As palavras de ordem foram rapidamente unificadas ao redor de um dos pontos centrais da teologia operária, a questão da liberdade, concreta, de vida. Assim, as faixas preparadas para as manifestações exigiam liberdade para os operários presos e reintegração dos trabalhadores despedidos. 

No dia 28 de outubro, centenas de trabalhadores, ativistas de sindicatos e partidos de esquerda e estudantes ocuparam o quilômetro 35 da rodovia Pan-americana e as avenidas Santa Fé e Mayo, numa marcha decidida, guerreira, em direção ao palácio do governo, a Casa Rosada. 

Na teologia construída pela classe operária, a rua se torna um espaço de liberdade, que apesar de ser percorrido em algumas horas, pode criar um tempo de liberdade. E essa liberdade, que nasce do percurso das ruas, rompendo a tradição colonial e republicana autoritária do tripalium, resgata a vida. E como toda boa teologia, não é feita para ser rezada, mas para fazer agir e pensar, extrapola o espaço e a classe que está a lhe dar origem. Envolve toda a sociedade numa discussão sobre a liberdade e a vida. 
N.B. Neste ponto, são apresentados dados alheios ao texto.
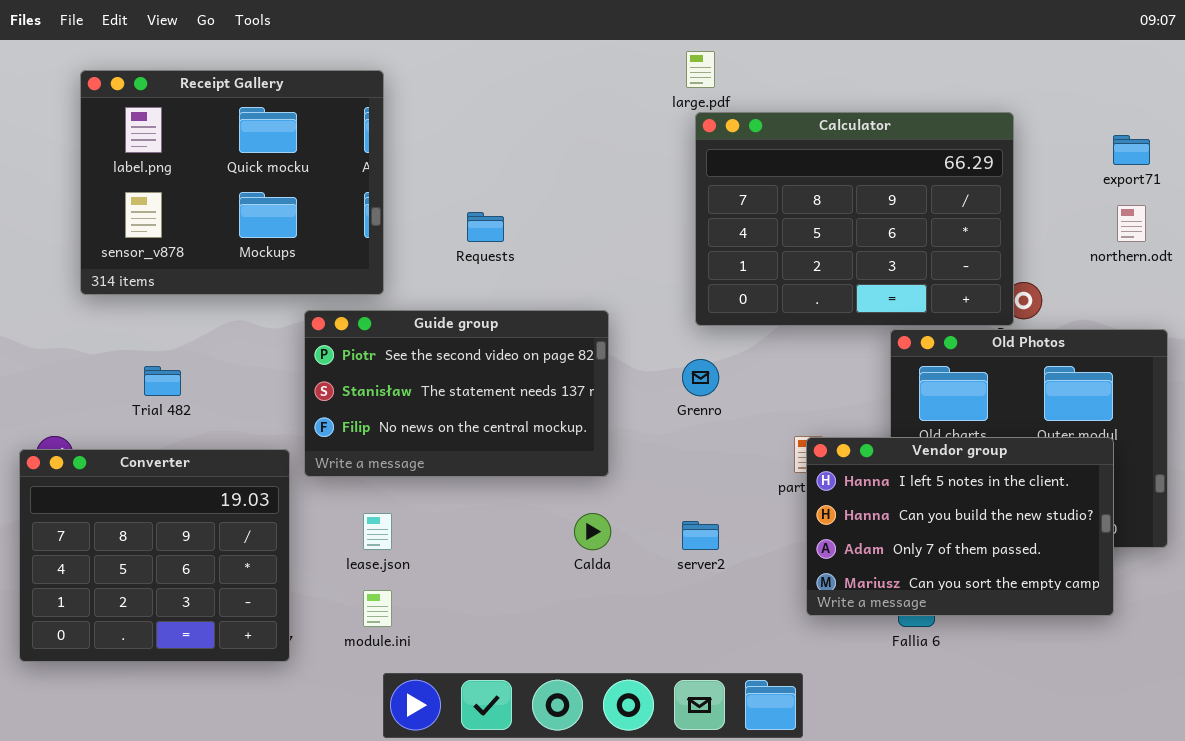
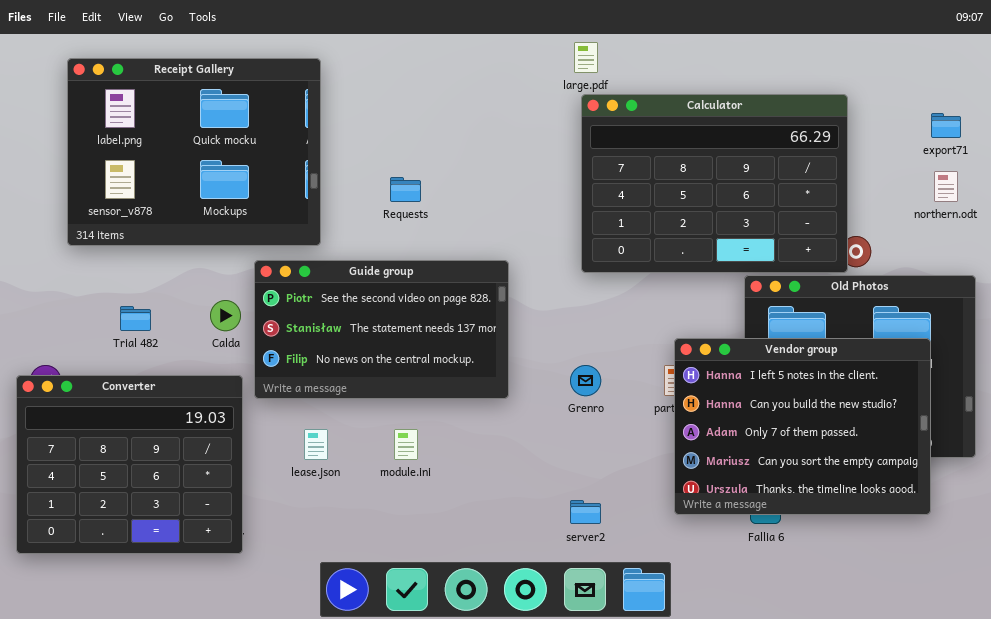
Grenro: [682,359,719,396] -> [570,365,601,396], moved
Vendor group: [806,437,1114,616] -> [674,338,931,515], resized
Calda: [574,513,611,550] -> [210,300,241,331], moved
server2: [682,521,719,550] -> [570,500,601,524], moved
module.ini: [363,590,392,627] -> [394,429,418,460], moved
E assim foi. A embaixadora dos Estados Unidos, Vilma Socorro Martinez, disse que ela e seus pares estavam preocupados com a situação da Kraft e desejavam a plena aplicação dos direitos dos trabalhadores, mas também o respeito ao direito de propriedade. 

É bom lembrar que a Kraft Foods (antiga Terrabusi) é uma indústria de capital norte-americano e gera cerca de 160 mil empregos na Argentina. 

Os empresários também não ficaram calados, pois o conflito foi considerado, por sua repercussão e extensão, inclusive internacional, um estopim que poderia explodir em outras mobilizações. A União das Indústrias Argentinas e a Coordenação das Indústrias de Produtos Alimentícios se expressaram, ora alertando para o perigo de se optar por demissões em massa, como fez Kraft, ora afirmando que também não se pode permitir que as fábricas sejam ocupadas pelos trabalhadores. 

O certo é que Buenos Aires esteve isolada pelas mobilizações, que bloquearam ruas, avenidas e os principais acessos à capital argentina. E o coordenador do Movimento Bairros em Pé, Roberto Baigorria, disse que através dos protestos os trabalhadores reivindicam participação nos planos sociais e nas cooperativas do governo. 

É a primeira vez, desde 2001, que os trabalhadores, sindicalistas combativos e partidos de esquerda ocupam as ruas do país. 

Na teologia da rua, o espaço pode ser percorrido com vistas à liberdade para os operários presos e reintegração dos trabalhadores despedidos, mas também à alegria e à festa: com fanfarra, bumbos e dança. E assim foi na Plaza de Mayo. Cheios de esperança, nas últimas semanas os trabalhadores argentinos levaram às ruas a promessa de Miquéias: “Ele nos ensinará o que devemos fazer, e nós andaremos nos seus caminhos. Os povos transformarão as suas espadas em arados e as suas lanças em foices. Todos viverão seguros, e cada um descansará calmamente debaixo das suas figueiras e das suas parreiras”. Quando a teologia ocupa as ruas, renasce nas vidas a possibilidade da justiça.